Ajai Shukla gets a tour of the first stealth frigate India has built, days ahead of its commissioning.
In the high-security Mumbai Port Trust, through the clutter of freighters, tugs and dredgers in the distance, the sleek lines of INS Shivalik stand out distinctively. This is India’s newest, most advanced frigate, currently receiving its finishing touches from public sector shipyard Mazagon Dock Limited. It is also being put through harbour and sea trials, a rigorous process to ascertain that all systems, weapons and sensors are working in perfect synchrony before the Shivalik is commissioned as a frontline naval warship.
Business Standard is here to take a look at the first stealth warship that India has built. A stealth warship is designed to be near-invisible to the electronic sensors that navies use to scan the oceans. It’s very shape evades detection by radar; it is engineered to give off minimal infra-red emissions; and every piece of equipment on board, from engines to toilet flushes, are designed to work silently so that the ship cannot be heard by the enemy’s sonar and acoustic sensors.
This stealth will allow the Shivalik to sneak up undetected and to destroy the enemy with a range of high-tech weaponry. The warship was born of a growing concern over India’s 7,516 km of coastline, and an exclusive economic zone of 2 million sq km. India’s trade interests — 90 per cent by volume and 77 per cent by value is transported by sea — demanded a more powerful navy. Policymakers believe that a rising India must be able to protect major international trade routes (100,000 freight vessels annually; one billion tons of oil) which transit close by Indian shores. And so, following a policy of indigenisation, India has launched a major warships building programme. Currently, 42 naval vessels are under construction; 38 of them, like the Shivalik, are being built in Indian shipyards.
Arriving at the Shivalik, it is hard not to be impressed. Even by the bristling standards of warships, the 142 metre-long Shivalik looks menacing. Conspicuous by its absence is the friendly sight of sailors going about their business on the decks; all that is hidden behind a wall of steel that covers the ship all the way up to the mast. The sloped steel plates absorb and scatter radar waves, preventing them from bouncing back to betray the presence of a warship.
────
Set problem - Condense the paragraph of the INS Shivalik article that begins "This stealth will allow" into a bulleted list of its main facts.

Given information -
────
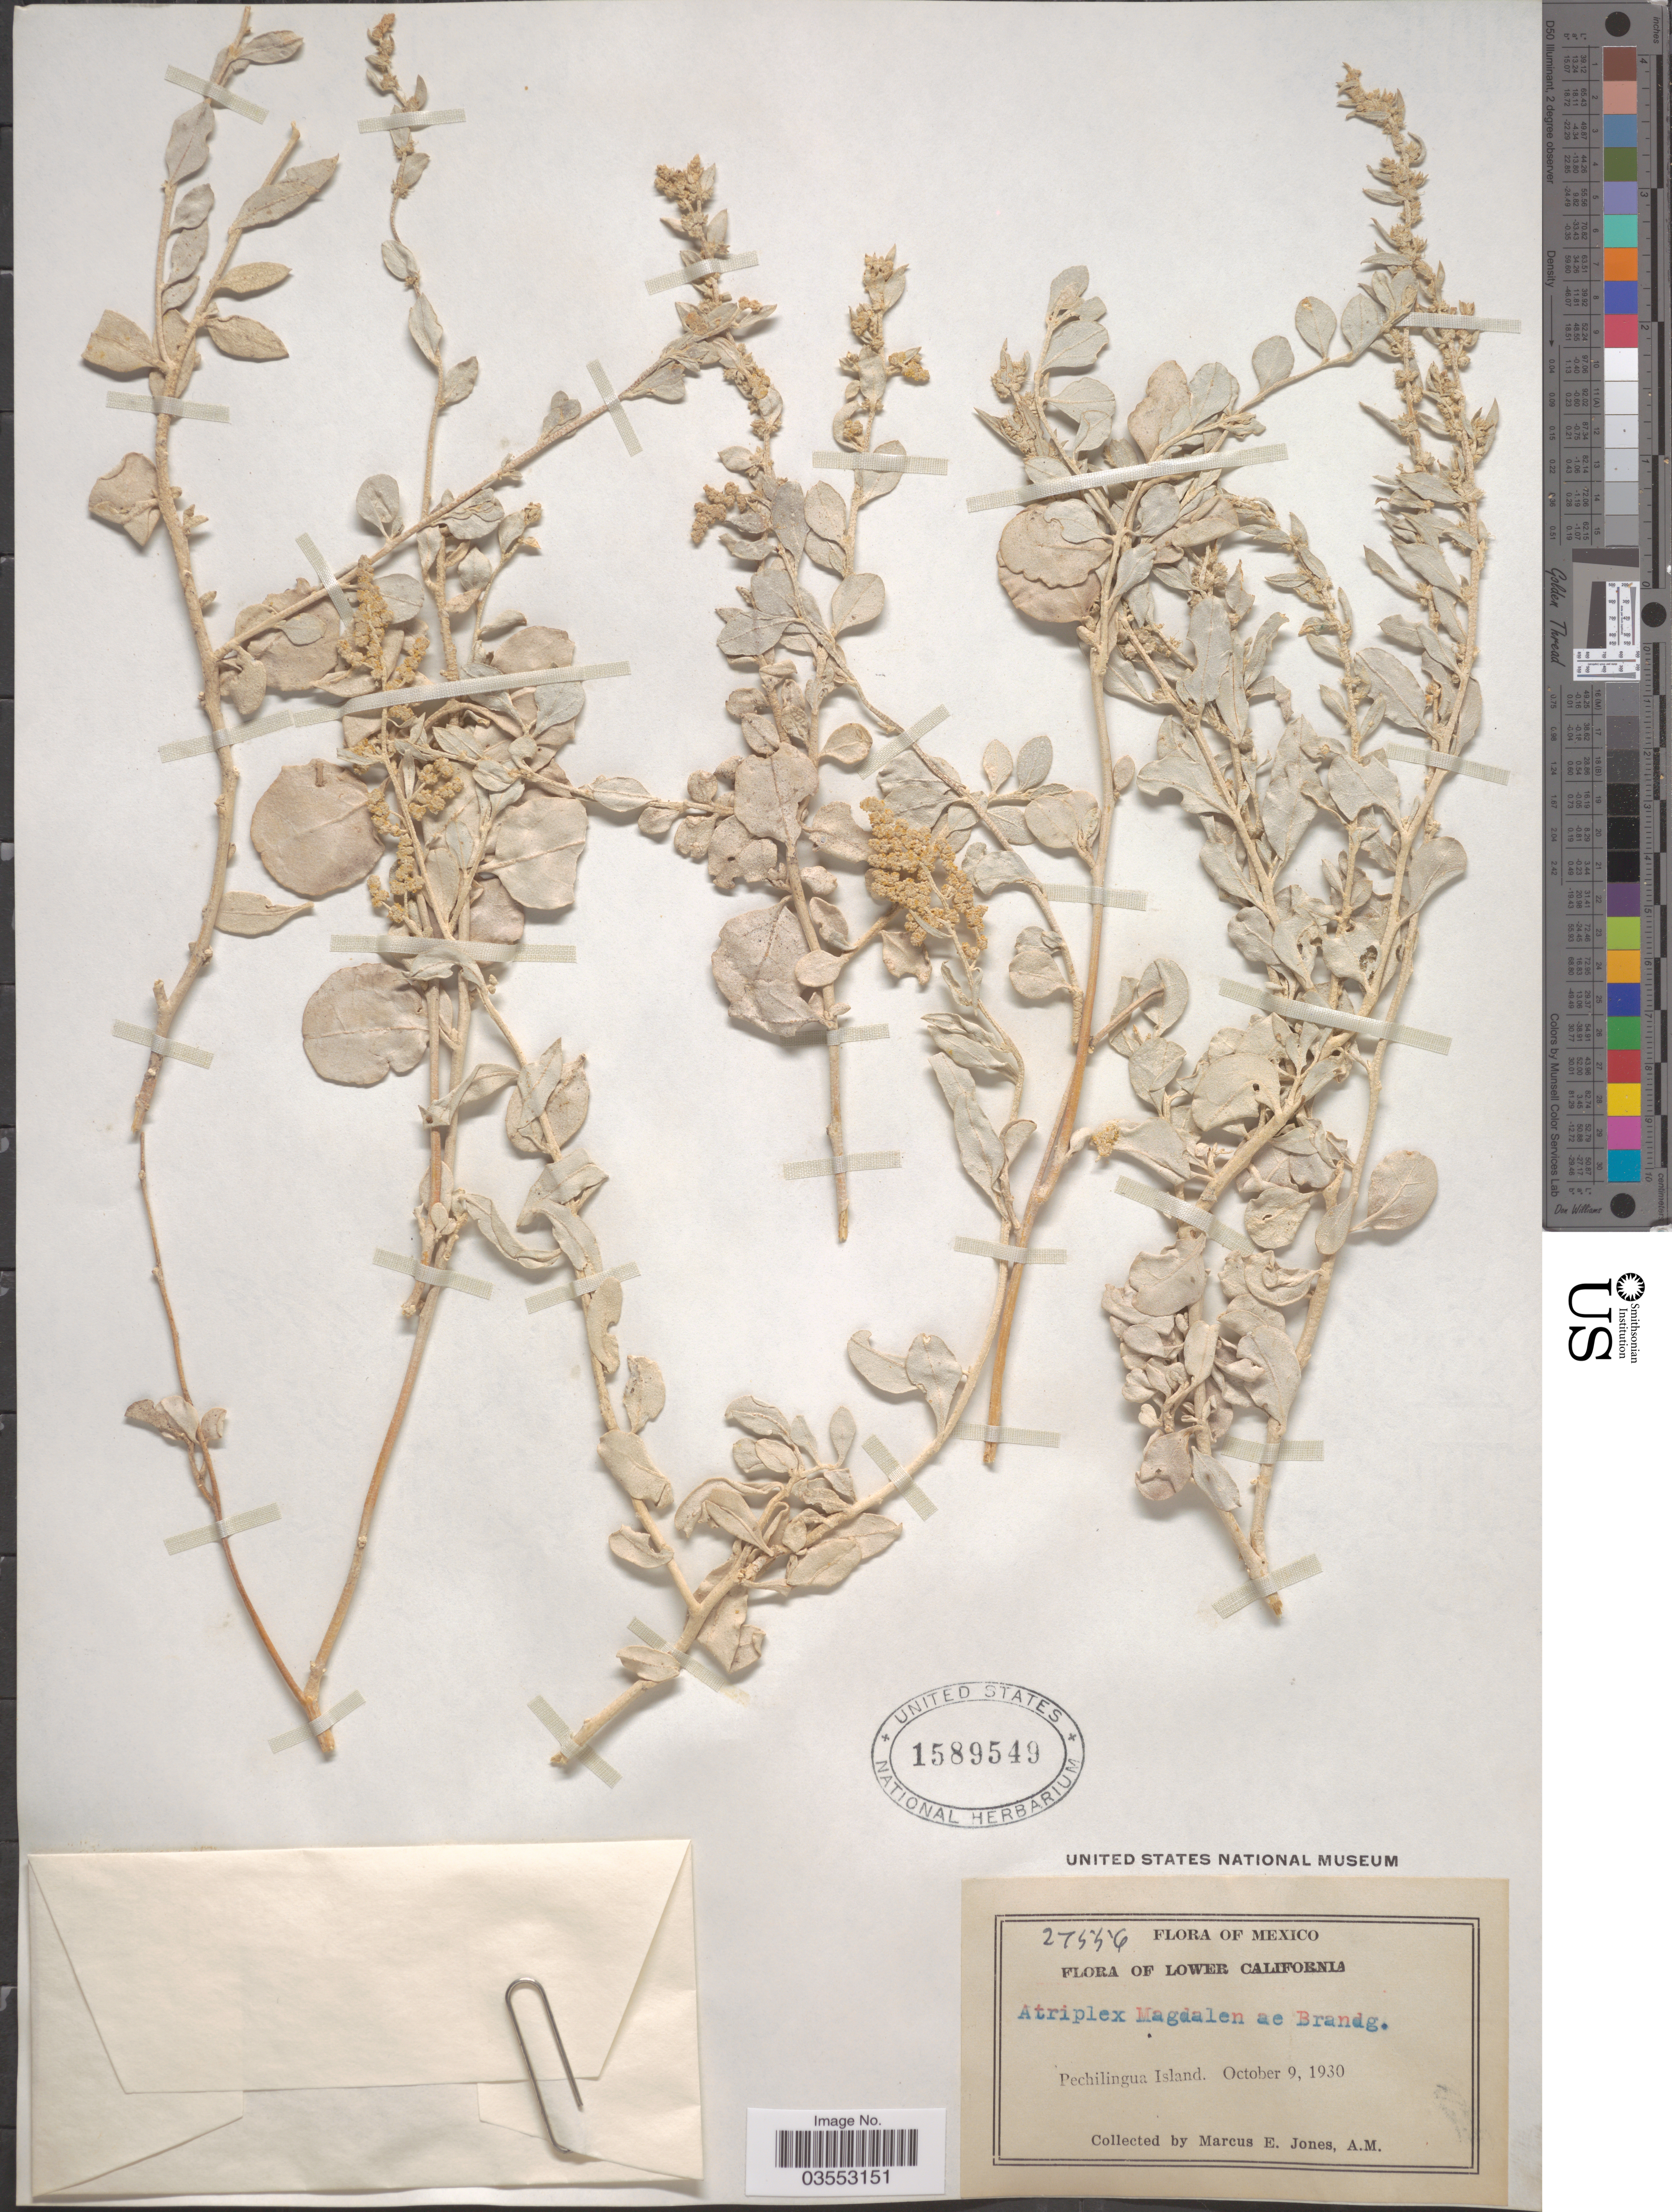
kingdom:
────
The solution -
- Stealth lets the Shivalik approach undetected and destroy the enemy with high-tech weaponry.
- The warship grew out of concern over India's 7,516 km coastline and 2 million sq km exclusive economic zone.
- India's trade, 90 percent by volume and 77 percent by value carried by sea, called for a more powerful navy.
- Policymakers hold that India must be able to protect the major international trade routes near its shores, which carry 100,000 freight vessels annually and one billion tons of oil.
- Under an indigenization policy, India has launched a major warship-building program. Of 42 naval vessels under construction, 38, including the Shivalik, are being built in Indian shipyards.